Entries taken from a collection:
Content starts
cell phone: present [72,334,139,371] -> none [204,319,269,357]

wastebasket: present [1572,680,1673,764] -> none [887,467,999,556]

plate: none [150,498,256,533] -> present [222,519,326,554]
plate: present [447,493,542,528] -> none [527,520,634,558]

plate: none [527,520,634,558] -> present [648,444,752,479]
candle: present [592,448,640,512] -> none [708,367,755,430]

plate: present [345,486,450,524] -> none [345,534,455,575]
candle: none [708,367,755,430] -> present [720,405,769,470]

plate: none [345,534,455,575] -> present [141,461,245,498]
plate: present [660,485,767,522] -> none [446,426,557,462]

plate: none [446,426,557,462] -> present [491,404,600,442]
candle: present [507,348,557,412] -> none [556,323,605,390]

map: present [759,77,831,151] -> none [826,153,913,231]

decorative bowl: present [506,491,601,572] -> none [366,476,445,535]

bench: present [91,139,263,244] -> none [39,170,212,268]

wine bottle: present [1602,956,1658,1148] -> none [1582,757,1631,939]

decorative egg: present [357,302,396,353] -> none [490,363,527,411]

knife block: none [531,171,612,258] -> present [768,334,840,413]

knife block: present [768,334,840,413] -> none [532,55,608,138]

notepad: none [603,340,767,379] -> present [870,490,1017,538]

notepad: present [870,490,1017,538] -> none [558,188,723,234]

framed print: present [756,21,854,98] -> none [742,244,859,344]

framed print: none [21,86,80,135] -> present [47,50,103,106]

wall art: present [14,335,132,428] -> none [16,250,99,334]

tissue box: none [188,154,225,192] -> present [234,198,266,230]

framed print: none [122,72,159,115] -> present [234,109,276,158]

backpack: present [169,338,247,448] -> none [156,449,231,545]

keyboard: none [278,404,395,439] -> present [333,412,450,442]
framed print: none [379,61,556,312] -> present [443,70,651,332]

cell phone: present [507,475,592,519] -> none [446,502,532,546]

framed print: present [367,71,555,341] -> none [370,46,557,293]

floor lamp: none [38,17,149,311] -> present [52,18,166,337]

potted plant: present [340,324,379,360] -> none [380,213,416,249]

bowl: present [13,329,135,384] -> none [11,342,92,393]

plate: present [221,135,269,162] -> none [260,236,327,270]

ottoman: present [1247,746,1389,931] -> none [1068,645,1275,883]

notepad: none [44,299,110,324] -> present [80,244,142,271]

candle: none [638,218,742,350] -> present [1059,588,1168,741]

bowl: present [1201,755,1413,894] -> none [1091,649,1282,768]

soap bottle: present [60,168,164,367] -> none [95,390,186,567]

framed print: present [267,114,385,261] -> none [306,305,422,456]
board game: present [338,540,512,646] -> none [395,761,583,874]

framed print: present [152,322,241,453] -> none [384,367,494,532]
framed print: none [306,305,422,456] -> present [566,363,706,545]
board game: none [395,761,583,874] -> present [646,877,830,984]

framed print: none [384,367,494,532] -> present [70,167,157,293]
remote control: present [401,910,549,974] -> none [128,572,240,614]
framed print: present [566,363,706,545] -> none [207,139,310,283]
Content ends
■ Task
From the first line of the entries above to the line with "framed print: none [122,72,159,115]", please return every line exactly, keeping both ends.

■ Result
cell phone: present [72,334,139,371] -> none [204,319,269,357]

wastebasket: present [1572,680,1673,764] -> none [887,467,999,556]

plate: none [150,498,256,533] -> present [222,519,326,554]
plate: present [447,493,542,528] -> none [527,520,634,558]

plate: none [527,520,634,558] -> present [648,444,752,479]
candle: present [592,448,640,512] -> none [708,367,755,430]

plate: present [345,486,450,524] -> none [345,534,455,575]
candle: none [708,367,755,430] -> present [720,405,769,470]

plate: none [345,534,455,575] -> present [141,461,245,498]
plate: present [660,485,767,522] -> none [446,426,557,462]

plate: none [446,426,557,462] -> present [491,404,600,442]
candle: present [507,348,557,412] -> none [556,323,605,390]

map: present [759,77,831,151] -> none [826,153,913,231]

decorative bowl: present [506,491,601,572] -> none [366,476,445,535]

bench: present [91,139,263,244] -> none [39,170,212,268]

wine bottle: present [1602,956,1658,1148] -> none [1582,757,1631,939]

decorative egg: present [357,302,396,353] -> none [490,363,527,411]

knife block: none [531,171,612,258] -> present [768,334,840,413]

knife block: present [768,334,840,413] -> none [532,55,608,138]

notepad: none [603,340,767,379] -> present [870,490,1017,538]

notepad: present [870,490,1017,538] -> none [558,188,723,234]

framed print: present [756,21,854,98] -> none [742,244,859,344]

framed print: none [21,86,80,135] -> present [47,50,103,106]

wall art: present [14,335,132,428] -> none [16,250,99,334]

tissue box: none [188,154,225,192] -> present [234,198,266,230]

framed print: none [122,72,159,115] -> present [234,109,276,158]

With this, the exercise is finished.